What needs to be done
Return, word for word, the portion of the passage on Kubernetes load balancing that begins at "If you want" and stops after "of easy-to-understand dashboards.".

Page extract
If you want to see your load balancer in action so that you know it's operating as it should, you need a way to visualize your Kubernetes services and monitor their performance. The Sumo Logic Kubernetes App provides visibility on all your nodes, allowing you to monitor and troubleshoot load balancing as well as myriad other metrics to track the health of your clusters. You can track the loads being placed on each service to verify that resources are being shared evenly, and you can also monitor the load-balancing service itself from a series of easy-to-understand dashboards.
If your application must handle an unpredictable number of requests, a load balancer is essential for ensuring reliable performance without the cost of over-provisioning. Depending on the number of services you need to route traffic to, as well as the level of complexity you are willing to accept, you might choose to use Ingress or the external load balancing service offered by your cloud provider. Regardless of how you implement your load balancing, monitoring its performance through the Sumo Logic Kubernetes App will allow you to measure its benefits and quickly react when it is not operating as it should.

Recorded information

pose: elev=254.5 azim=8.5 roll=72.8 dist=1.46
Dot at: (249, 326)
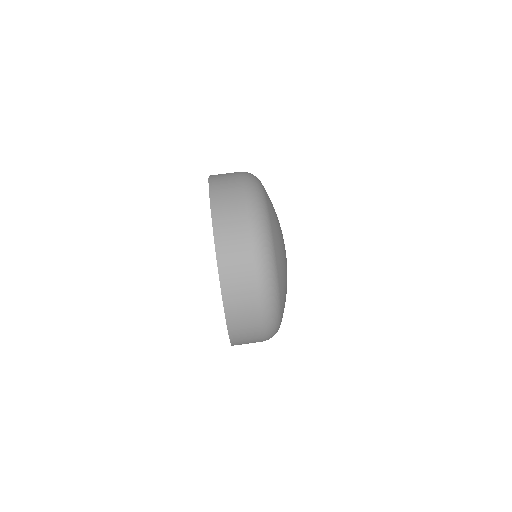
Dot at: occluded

Exercise response
If you want to see your load balancer in action so that you know it's operating as it should, you need a way to visualize your Kubernetes services and monitor their performance. The Sumo Logic Kubernetes App provides visibility on all your nodes, allowing you to monitor and troubleshoot load balancing as well as myriad other metrics to track the health of your clusters. You can track the loads being placed on each service to verify that resources are being shared evenly, and you can also monitor the load-balancing service itself from a series of easy-to-understand dashboards.